The worst part, thought he, looking out from a glassless window at the street below his commandeered headquarters building, is the emptiness of the town, that, and the piles of bones everywhere. He shook his head sadly. This town had a quarter of a million people in it even before the war, nearer to a third of a million since. Some got away to the south before the aliens entered it. But most did not and we have found not one living soul. God damn these aliens to the deepest pits of Hell! God damn whoever or whatever it was that made them come here.
The town was still standing; the Posleen had not had time to begin deconstruction before the initial counterattack had driven them out on the twenty-second. But human beings were easier to kill and eat than buildings were to demolish.
Below Mühlenkampf’s lookout, a column of truck-borne infantry passed. He studied the faces carefully, looking for signs of panic or demoralization. He saw none. What he saw instead was simple hate, as the message of Halle’s depopulation sank through even the thickest skulls.
“Good,” he whispered. “A little hate will give them the spine to go on a bit longer.”
An aide interrupted Mühlenkampf’s reveries. “Herr General, we have reports from the 501st that they have reached the main concentration of enemy landers. General Brasche reports that his Tigers are destroying many of them on the ground and almost at will.”
Tiger Anna, Saxony-Anhalt, Germany, 26 December 2007
Today it was a massacre. Unable safely to lift their ships to escape, the Posleen were fleeing to the north on their tenar or, more commonly, afoot. The 47th Panzer Korps was pursuing with as much speed and fury as the old SS had ever pursued routed Russians. While the SS pursued, the remainder of Army Group Reserve continued the drive to the northeast and northwest to relieve still embattled Magdeberg and Berlin.
The trail of Brasche’s mixed brigade was littered with the ruin of Posleen hopes. It was also littered with the ruin of hundreds upon hundreds of ships, large and small.

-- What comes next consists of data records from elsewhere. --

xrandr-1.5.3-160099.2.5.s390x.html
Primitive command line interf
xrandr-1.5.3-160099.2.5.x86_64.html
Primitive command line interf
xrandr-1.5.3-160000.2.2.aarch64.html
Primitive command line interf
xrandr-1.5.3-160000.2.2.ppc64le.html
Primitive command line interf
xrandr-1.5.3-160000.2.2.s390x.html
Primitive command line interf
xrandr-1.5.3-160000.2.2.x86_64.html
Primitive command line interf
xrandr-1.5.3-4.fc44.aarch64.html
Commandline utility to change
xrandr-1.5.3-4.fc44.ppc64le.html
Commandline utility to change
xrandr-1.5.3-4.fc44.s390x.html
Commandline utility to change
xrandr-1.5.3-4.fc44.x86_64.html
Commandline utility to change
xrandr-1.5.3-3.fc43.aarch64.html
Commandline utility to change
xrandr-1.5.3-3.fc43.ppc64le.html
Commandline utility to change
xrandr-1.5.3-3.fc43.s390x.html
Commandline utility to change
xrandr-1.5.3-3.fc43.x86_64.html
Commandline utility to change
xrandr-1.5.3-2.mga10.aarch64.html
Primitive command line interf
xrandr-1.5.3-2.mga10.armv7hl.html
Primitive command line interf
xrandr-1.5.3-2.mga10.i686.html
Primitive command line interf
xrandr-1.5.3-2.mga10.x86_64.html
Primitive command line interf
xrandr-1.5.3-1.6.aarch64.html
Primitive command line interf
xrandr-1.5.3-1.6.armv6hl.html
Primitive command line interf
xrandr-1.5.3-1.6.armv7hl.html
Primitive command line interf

More and more, though, the Posleen, individually, were turning at bay to go down fighting rather than be helplessly butchered from behind. Because this was, in every case, the decision of individuals or, occasionally, small groups, the ships facing Brasche’s Tigers were, generally speaking, both outnumbered and, because they had to lift about the ground cover to move at all, easily spotted and shot down.